Çaresizlik, çünkü artık son 15 yılda olduğu gibi hanehalkı borçlanmasında eşdeğer bir sıçramayı yapabilecek ekonomik potansiyel ortada yoktur. Hanehalkı borcu toplamı 2003'te MG'in yüzde üçleri düzeyindeyken 2013'e gelindiğinde bu oranın yüzde yirmiüçler düzeyine fırlaması, birçok şeye borçlanarak sahip olabilen kitlelerde sahte bir refah algısı yaratabilmişti. Bu, bütün gelir aşınmalarını fazlasıyla telafi eden, hatta fazladan harcama kapasiteleri yaratan bir gelir/borç akımı oluşturabilmişti. AKP, 2003-2007 döneminin uygun koşullarında gerçekleşen yüksek büyüme oranları yanında, tüm dönem boyunca bu borçlandırma politikaları sayesinde kitlelerin gözünde bir ekonomik mucize algısı yaratabilmişti. İçerde tasarruf oranları sürekli gerilerken tüketim oranları yükselmiş, bu tüketimin giderek artan bir bölümü de -ucuzlayan dövizin de katkısıyla- ithalata yönelmişti. Şimdilerde yüksek borç servislerinin hanehalkı bütçelerini kemirmesi, faturayı ödeme zamanının geldiğini gösterirken, döviz kurlarının yükselmesi de ithalat talebini kısıtlamaktadır.

Şimdi iktidar tam da bu aşamada EKK kararlarıyla yeniden devreye girmektedir. Üç amacı vardır. Birincisi, popülist siyasi amaçdır. Üstelik bütçeye ek yükler getirmeden kitlelerin sempatisini toplamak imkanı olarak da görülmektedir.

İkincisi, mali-ekonominin gerçekleridir: Tahsil edilemez duruma düşme eğilimi arttıkça mali sistemin tıkanmasına götürebilecek bu yüklerin zamana yayılması hem borçluların hem alacaklıların çıkarınadır.
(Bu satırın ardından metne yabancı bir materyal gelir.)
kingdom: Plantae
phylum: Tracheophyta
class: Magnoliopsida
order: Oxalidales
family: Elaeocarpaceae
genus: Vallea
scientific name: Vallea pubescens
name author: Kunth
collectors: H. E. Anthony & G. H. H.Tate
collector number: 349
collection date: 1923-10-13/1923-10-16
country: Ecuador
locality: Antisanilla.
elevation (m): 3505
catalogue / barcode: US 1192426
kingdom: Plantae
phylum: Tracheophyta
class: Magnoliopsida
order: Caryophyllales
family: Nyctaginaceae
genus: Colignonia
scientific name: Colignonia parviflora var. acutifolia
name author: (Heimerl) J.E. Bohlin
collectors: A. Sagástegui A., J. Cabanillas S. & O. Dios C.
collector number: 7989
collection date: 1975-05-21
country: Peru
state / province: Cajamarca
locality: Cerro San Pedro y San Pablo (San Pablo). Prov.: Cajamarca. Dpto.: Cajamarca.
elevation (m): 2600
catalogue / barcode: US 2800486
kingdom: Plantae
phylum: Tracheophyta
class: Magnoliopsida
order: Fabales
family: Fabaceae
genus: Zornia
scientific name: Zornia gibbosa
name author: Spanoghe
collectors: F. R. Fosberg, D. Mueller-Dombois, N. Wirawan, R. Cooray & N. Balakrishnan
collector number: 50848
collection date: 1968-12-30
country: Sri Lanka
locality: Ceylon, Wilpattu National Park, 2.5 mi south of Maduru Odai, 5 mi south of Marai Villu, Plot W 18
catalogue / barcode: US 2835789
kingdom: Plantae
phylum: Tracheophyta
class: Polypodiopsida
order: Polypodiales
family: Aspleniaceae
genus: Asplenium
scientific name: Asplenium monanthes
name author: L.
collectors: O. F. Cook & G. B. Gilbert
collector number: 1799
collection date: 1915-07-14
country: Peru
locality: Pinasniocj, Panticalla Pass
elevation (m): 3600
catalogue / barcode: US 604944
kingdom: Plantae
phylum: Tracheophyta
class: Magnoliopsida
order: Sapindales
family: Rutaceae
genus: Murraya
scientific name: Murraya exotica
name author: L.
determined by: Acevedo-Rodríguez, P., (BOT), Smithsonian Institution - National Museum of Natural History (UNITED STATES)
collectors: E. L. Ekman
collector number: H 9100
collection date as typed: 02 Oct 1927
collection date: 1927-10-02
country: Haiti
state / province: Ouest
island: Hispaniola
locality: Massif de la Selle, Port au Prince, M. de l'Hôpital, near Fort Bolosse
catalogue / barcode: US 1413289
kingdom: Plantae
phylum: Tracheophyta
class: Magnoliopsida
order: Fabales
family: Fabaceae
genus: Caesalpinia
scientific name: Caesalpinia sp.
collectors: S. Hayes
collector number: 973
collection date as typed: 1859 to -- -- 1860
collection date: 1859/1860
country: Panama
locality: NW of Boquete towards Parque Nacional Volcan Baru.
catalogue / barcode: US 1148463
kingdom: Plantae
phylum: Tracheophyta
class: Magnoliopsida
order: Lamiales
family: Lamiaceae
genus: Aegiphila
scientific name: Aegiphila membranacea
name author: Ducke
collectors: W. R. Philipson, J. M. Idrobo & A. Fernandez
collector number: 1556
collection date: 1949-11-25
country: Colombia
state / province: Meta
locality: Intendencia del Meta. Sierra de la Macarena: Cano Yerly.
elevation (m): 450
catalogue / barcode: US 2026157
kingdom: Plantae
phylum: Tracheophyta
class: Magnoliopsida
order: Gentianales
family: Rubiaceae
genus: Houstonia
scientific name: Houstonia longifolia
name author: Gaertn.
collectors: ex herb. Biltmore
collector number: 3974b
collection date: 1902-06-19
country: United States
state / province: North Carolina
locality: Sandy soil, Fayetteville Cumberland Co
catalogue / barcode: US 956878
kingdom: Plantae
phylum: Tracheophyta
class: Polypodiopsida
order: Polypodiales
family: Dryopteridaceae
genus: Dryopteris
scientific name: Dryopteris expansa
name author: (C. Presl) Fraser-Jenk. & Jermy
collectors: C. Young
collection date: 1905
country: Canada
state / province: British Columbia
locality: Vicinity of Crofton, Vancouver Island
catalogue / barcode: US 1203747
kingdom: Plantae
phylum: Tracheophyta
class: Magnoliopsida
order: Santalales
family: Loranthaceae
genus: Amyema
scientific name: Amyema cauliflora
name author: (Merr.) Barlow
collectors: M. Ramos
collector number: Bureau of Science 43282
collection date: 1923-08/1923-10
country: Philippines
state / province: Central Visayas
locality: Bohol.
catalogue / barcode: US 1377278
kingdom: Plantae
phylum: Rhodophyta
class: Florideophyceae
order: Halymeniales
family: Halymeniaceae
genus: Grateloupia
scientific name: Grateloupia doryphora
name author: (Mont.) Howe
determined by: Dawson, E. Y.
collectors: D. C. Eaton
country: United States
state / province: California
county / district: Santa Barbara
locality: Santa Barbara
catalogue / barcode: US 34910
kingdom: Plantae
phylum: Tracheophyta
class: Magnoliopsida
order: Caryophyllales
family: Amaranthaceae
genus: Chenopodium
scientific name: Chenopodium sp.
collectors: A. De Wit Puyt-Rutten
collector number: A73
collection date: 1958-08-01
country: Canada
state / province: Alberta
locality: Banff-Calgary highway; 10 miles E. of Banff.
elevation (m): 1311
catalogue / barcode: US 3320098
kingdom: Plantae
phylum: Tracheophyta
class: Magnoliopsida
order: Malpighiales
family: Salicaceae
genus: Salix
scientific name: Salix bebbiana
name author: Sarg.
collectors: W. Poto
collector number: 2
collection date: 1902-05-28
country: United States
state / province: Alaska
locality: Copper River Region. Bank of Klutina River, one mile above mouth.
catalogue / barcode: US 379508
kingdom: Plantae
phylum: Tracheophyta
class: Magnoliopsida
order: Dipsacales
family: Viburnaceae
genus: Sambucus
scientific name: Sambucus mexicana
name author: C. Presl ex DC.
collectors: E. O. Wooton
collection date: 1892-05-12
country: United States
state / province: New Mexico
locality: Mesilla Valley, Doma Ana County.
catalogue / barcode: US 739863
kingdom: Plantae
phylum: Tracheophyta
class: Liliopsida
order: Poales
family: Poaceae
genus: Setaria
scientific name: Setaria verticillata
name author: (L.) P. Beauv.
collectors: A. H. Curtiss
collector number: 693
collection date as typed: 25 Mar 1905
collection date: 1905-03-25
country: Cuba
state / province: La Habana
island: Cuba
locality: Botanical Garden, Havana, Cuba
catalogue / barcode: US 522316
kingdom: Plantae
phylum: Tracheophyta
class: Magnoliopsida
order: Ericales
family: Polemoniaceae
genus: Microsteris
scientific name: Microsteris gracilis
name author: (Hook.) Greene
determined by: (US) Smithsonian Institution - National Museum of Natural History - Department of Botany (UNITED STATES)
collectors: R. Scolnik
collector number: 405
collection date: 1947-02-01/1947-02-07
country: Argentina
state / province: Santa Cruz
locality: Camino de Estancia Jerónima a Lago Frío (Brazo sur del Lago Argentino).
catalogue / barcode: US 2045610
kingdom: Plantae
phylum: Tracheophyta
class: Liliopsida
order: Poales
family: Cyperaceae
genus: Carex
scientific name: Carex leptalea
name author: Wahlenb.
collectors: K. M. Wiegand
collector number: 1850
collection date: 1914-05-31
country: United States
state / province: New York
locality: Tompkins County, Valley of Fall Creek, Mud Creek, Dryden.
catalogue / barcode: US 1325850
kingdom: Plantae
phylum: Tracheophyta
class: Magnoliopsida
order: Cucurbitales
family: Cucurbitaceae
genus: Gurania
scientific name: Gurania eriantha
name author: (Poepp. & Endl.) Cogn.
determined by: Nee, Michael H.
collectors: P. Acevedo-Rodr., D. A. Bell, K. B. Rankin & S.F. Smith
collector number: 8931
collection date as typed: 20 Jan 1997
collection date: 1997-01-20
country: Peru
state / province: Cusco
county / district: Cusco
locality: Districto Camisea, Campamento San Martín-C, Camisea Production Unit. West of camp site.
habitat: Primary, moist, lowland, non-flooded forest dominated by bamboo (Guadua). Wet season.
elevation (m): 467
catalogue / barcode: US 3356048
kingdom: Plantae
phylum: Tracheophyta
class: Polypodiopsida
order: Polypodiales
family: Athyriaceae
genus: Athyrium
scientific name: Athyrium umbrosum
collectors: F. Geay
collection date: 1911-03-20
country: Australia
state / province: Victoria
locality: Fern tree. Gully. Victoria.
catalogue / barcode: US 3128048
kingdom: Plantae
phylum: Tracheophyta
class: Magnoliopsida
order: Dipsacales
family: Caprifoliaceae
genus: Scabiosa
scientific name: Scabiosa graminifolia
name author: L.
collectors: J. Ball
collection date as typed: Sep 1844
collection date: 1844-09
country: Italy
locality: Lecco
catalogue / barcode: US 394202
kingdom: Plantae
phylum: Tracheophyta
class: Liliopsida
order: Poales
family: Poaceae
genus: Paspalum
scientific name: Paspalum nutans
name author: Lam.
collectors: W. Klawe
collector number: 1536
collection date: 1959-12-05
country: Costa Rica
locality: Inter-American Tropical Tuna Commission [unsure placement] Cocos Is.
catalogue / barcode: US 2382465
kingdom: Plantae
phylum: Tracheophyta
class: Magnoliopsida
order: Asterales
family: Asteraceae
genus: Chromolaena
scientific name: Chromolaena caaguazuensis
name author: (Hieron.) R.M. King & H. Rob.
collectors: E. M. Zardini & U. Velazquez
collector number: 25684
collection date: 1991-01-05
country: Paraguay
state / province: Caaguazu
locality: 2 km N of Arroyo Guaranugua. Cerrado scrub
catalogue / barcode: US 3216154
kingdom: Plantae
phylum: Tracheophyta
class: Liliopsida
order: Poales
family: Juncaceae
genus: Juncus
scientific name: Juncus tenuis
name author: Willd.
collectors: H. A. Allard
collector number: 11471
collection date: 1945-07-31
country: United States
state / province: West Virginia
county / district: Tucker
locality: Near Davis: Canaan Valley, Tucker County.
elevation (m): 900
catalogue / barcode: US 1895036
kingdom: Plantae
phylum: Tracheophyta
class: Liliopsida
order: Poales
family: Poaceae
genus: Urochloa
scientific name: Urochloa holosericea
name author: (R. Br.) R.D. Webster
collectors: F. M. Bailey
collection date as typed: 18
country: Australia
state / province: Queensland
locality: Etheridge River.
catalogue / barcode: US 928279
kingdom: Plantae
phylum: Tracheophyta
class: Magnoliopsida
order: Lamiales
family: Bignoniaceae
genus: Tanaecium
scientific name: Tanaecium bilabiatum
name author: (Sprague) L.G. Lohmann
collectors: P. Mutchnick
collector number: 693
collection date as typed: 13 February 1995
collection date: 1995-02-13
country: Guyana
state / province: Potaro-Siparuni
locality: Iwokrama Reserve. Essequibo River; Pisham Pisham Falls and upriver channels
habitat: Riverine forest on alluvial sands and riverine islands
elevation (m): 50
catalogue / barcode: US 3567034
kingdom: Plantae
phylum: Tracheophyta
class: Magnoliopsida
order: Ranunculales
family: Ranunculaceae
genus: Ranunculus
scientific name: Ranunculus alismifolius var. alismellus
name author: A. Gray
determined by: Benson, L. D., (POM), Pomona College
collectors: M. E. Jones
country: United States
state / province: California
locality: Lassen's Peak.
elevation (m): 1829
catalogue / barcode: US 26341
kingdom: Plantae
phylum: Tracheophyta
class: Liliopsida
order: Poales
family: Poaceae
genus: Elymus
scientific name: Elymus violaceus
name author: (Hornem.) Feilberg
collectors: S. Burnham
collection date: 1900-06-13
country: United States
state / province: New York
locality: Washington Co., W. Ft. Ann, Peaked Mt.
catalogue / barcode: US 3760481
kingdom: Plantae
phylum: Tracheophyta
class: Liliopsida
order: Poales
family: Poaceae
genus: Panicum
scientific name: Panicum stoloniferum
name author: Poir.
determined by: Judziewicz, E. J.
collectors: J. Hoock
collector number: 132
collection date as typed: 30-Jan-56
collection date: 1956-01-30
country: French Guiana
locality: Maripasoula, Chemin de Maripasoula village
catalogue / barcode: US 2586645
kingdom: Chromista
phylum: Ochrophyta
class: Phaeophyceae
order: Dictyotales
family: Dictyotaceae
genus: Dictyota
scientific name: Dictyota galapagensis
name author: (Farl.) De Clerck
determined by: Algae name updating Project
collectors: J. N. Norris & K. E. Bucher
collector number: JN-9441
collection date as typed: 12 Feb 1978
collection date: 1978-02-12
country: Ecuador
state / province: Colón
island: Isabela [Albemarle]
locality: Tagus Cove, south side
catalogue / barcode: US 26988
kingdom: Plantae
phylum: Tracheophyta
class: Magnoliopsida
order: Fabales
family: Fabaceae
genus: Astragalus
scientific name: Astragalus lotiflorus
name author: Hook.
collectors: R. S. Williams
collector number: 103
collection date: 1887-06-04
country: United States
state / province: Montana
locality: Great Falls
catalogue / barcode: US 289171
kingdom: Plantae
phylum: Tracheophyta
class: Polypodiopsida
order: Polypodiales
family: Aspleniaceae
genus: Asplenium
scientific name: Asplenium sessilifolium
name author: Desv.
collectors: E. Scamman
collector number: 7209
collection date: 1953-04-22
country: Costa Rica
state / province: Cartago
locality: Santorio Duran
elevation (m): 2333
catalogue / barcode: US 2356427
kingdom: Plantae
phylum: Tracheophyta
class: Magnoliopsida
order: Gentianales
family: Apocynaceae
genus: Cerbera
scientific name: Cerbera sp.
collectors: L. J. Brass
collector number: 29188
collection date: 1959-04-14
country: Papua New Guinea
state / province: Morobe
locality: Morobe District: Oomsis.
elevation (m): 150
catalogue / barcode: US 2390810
Üçüncüsü, iktidarın başka bir ekonomik programının olmamasıdır: Gelirleri arttırmak üzerinden tüketimi (ve MG'i) arttırmak programında olmadığına göre (geçen yılın asgari ücret artışı, seçim vaadinin kaçınamadığı bir sonucuydu), borçlanma limitlerini/imkanlarını arttıracak düzenlemelerden başkasını bilmemektedir. Aslında borç yapılandırmasının asıl amacı da bu sonuncusudur: Borçluları borçlarından kurtarmaktan ziyade, onların daha fazla borçlanmasının önünü açabilmek!

Bu tükenmiş politikalardan medet ummak bir çaresizliktir. Peki ama Moodys'in not indirimini, iktidar korosuna katılarak, "siyasi" olarak niteleyen anamuhalefetin neoliberal politikalara alternatif geliştirme isteksizliğini hangi terimle betimleyeceğiz?